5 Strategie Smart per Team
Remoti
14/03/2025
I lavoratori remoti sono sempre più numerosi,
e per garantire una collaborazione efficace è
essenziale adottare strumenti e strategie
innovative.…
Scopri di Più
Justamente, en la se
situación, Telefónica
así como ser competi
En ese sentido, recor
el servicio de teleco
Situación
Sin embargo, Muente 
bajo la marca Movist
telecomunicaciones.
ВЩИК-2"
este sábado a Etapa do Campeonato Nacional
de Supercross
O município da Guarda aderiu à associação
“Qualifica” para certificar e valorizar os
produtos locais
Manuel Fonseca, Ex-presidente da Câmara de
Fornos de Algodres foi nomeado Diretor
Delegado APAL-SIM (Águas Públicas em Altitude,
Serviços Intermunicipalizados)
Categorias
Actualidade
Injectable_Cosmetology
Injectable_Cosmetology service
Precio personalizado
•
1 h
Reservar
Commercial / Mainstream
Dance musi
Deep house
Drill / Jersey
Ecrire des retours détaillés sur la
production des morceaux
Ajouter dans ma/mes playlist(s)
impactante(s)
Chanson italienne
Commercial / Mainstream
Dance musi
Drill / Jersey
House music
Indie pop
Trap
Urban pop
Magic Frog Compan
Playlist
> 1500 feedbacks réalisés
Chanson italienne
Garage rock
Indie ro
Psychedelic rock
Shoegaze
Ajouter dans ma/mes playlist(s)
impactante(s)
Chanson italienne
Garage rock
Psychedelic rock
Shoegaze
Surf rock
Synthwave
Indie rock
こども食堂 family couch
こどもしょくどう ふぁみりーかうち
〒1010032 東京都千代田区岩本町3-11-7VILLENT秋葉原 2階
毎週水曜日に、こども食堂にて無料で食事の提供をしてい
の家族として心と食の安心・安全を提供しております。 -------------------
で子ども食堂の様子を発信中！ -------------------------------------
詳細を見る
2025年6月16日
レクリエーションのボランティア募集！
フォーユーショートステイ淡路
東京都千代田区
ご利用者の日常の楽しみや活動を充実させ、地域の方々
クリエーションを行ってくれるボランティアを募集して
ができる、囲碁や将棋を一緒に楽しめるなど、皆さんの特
_____
● Exercise
Nothing should be left out when the listing is retyped exactly.

● Finished exercise
5 Strategie Smart per Team
Remoti
14/03/2025
I lavoratori remoti sono sempre più numerosi,
e per garantire una collaborazione efficace è
essenziale adottare strumenti e strategie
innovative.…
Scopri di Più
Justamente, en la se
situación, Telefónica
así como ser competi
En ese sentido, recor
el servicio de teleco
Situación
Sin embargo, Muente 
bajo la marca Movist
telecomunicaciones.
ВЩИК-2"
este sábado a Etapa do Campeonato Nacional
de Supercross
O município da Guarda aderiu à associação
“Qualifica” para certificar e valorizar os
produtos locais
Manuel Fonseca, Ex-presidente da Câmara de
Fornos de Algodres foi nomeado Diretor
Delegado APAL-SIM (Águas Públicas em Altitude,
Serviços Intermunicipalizados)
Categorias
Actualidade
Injectable_Cosmetology
Injectable_Cosmetology service
Precio personalizado
•
1 h
Reservar
Commercial / Mainstream
Dance musi
Deep house
Drill / Jersey
Ecrire des retours détaillés sur la
production des morceaux
Ajouter dans ma/mes playlist(s)
impactante(s)
Chanson italienne
Commercial / Mainstream
Dance musi
Drill / Jersey
House music
Indie pop
Trap
Urban pop
Magic Frog Compan
Playlist
> 1500 feedbacks réalisés
Chanson italienne
Garage rock
Indie ro
Psychedelic rock
Shoegaze
Ajouter dans ma/mes playlist(s)
impactante(s)
Chanson italienne
Garage rock
Psychedelic rock
Shoegaze
Surf rock
Synthwave
Indie rock
こども食堂 family couch
こどもしょくどう ふぁみりーかうち
〒1010032 東京都千代田区岩本町3-11-7VILLENT秋葉原 2階
毎週水曜日に、こども食堂にて無料で食事の提供をしてい
の家族として心と食の安心・安全を提供しております。 -------------------
で子ども食堂の様子を発信中！ -------------------------------------
詳細を見る
2025年6月16日
レクリエーションのボランティア募集！
フォーユーショートステイ淡路
東京都千代田区
ご利用者の日常の楽しみや活動を充実させ、地域の方々
クリエーションを行ってくれるボランティアを募集して
ができる、囲碁や将棋を一緒に楽しめるなど、皆さんの特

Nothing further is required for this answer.